Em tempos de renovados avanços tecnológicos, em que os brinquedos brincam sozinhos, penso que cabe uma reflexão sobre esse binômio instigante: o brinquedo e a brincadeira.
Observando crianças a brincarem, na entrega do momento, tenho percebido que pouca importância tem o brinquedo em si, já que a mudança, a transformação da brincadeira é uma constante. Entretanto é quase constante também a necessidade de um objeto (o brinquedo) para desencadear a brincadeira.
Essa oposição me faz crer que a coisa não é tão simples assim. Antes de tentar mensurar uma importância maior para um ou para outro, a análise do brinquedo e da brincadeira merece uma melhor e mais elaborada investigação.
O brinquedo, aqui pensado como o material concreto em torno do qual se realiza a brincadeira, ganhou uma conotação comercial e sofisticada. É muito comum, nos dias atuais, os já famosos carrinhos e bonecas, clássicos brinquedos de crianças, aparecerem fazendo referências a esta ou aquela apresentadora ou celebridade de TV ou assemelharem-se a filmes hollywoodianos, para que os pequenos brincantes sintam-se um pouco parecidos com os heróis ou estrelas que desfilam na tela seus super poderes ou suas vaidades. Não sou um cientista do assunto, mas parece-me que as crianças ao brincarem com esses brinquedos deixam de exercitar a criatividade e a fantasia, na medida em que apenas copiam e/ou repetem movimentos pré determinados, ou, pior ainda, ficam simplesmente observando as desenvolturas do “brinquedo”.
O jornal “Folha de São Paulo”, em reportagem antiga, divulgou uma pesquisa, apoiada em estudos neurológicos, que concluiu: “brincar é fundamental para o desenvolvimento humano”. No corpo da reportagem, vamos nos defrontar com o conceito interessante de sinapse, segundo o qual quanto mais a criança brinca, mais são formadas novas sinapses (conexões) no cérebro, a serem utilizadas quando forem necessárias “para atividades que exijam certo tipo de movimento”. Esse conceito de sinapse, se é que entendi, não condena o que expus acima sobre a cópia dos movimentos, mas mesmo assim ainda fico ressabiado sobre a ideia do brinquedo que brinca sozinho.

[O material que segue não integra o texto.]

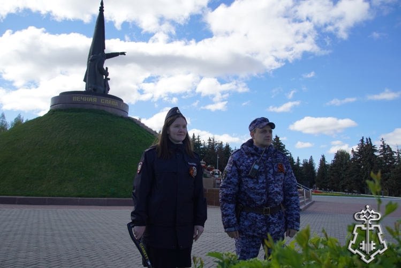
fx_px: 351
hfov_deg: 59.5
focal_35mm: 32
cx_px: 200
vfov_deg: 41.7
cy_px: 134
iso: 100
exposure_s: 1/640
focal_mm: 21
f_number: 4.5
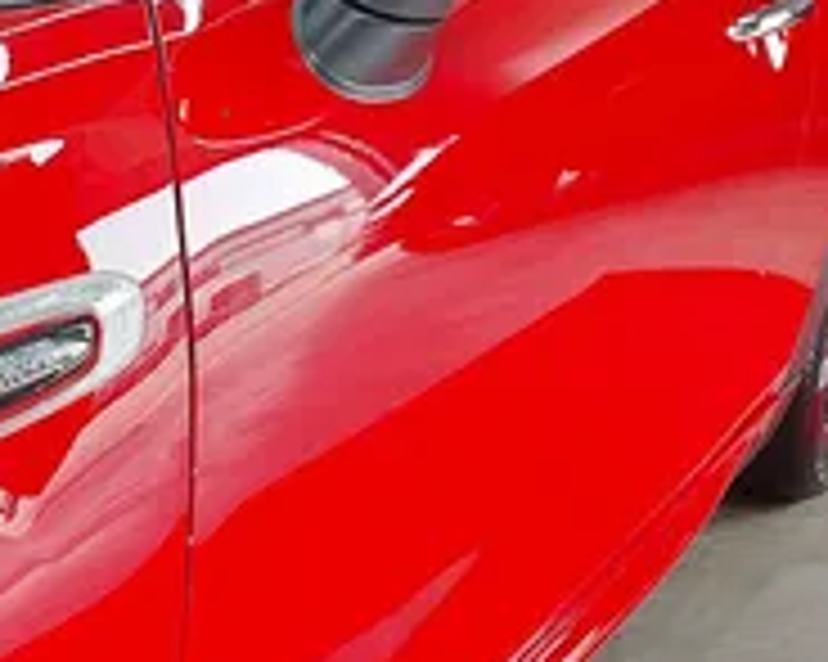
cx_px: 32
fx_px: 1494
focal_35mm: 61
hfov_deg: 29.3
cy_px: 477
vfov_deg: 24.7
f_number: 1.8
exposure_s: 1/50
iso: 64
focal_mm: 5.23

Quando a criança pega um daqueles carrinhos em que basta por algumas pilhas, apertar um botãozinho e lá vai o brinquedo, todos acham bonito. O carrinho muda de direção, dá umas cambalhotas, volta à posição normal , bate em algum obstáculo, volta, acende uma luzinha, emite um som, e por aí vai, até que alguém desligue o tal botãozinho. A pergunta que me fica, após este espetáculo, é “será que a criança brincou?”. E a resposta que me vem é a imagem de um desenho animado a que eu assistia há algum tempo, chamado “Os Anjinhos”. Não sei se você se lembra ou se viu, o desenho narrava as aventuras e desventuras de um grupo de crianças, em que a maior da turma tinha 3 anos. Num dos episódios, eles entravam num desses tubos que há em parques e o interior do tubo assumia, para cada um deles, um cenário diferente: ora era um oceano, ora uma casa, ora uma floresta, e assim por diante. Em outro episódio do mesmo programa, uma caixa de sapatos sofria o mesmo processo do interior do tubo: a cada hora virava um personagem ou um brinquedo novo. E isso para mim parecia brincadeira de verdade.

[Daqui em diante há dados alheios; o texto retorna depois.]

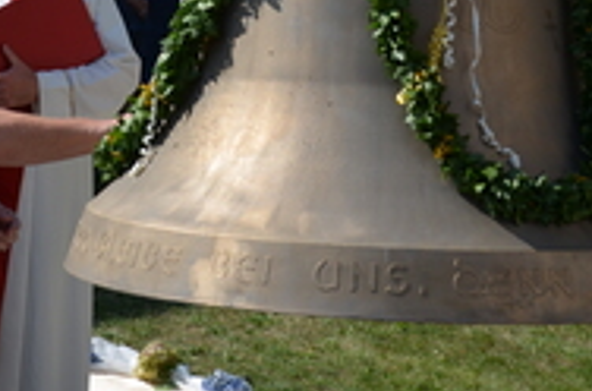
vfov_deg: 11.6
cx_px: 154
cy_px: -50
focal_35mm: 115
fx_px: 1885
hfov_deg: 17.8
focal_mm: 32
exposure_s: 1/250
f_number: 8
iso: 100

Lembrei-me de que gostava de observar minha filha brincando; esse conceito de brinquedo e brincadeira apurou minha reflexão para o assunto. Improvisávamos com um lençol uma espécie de tenda e ela ficava embaixo dessa “tenda” se divertindo a valer; como a brincadeira era tanta, era necessário batizar o brinquedo e ela deu o nome de um desses brinquedos sofisticados que aparecem na TV. Ato contínuo, a minha mente formulou a seguinte questão: “para ela, naquele momento, o brinquedo em si apenas servia como referência, para denominação. O que contava mesmo era a brincadeira”. Não posso atribuir um peso científico a essa ponderação, mas sou levado a acreditar nisso como uma questão bastante séria; claro que as crianças sempre quererão brinquedos, mas deve ficar claro, também, que há de se atribuir uma importância relevada à brincadeira.
Ponderações à parte, o que parece indiscutível mesmo é o ato de brincar. Como este meu apontamento não se pretende conclusivo sobre o tema, é terminado, aqui, com uma breve, mas contundente reflexão a partir da citação do educador francês Jean Chateau (autor de O Jogo e a Criança, Ed. Summus, l987): “Uma criança que não sabe brincar será um adulto que não saberá pensar.”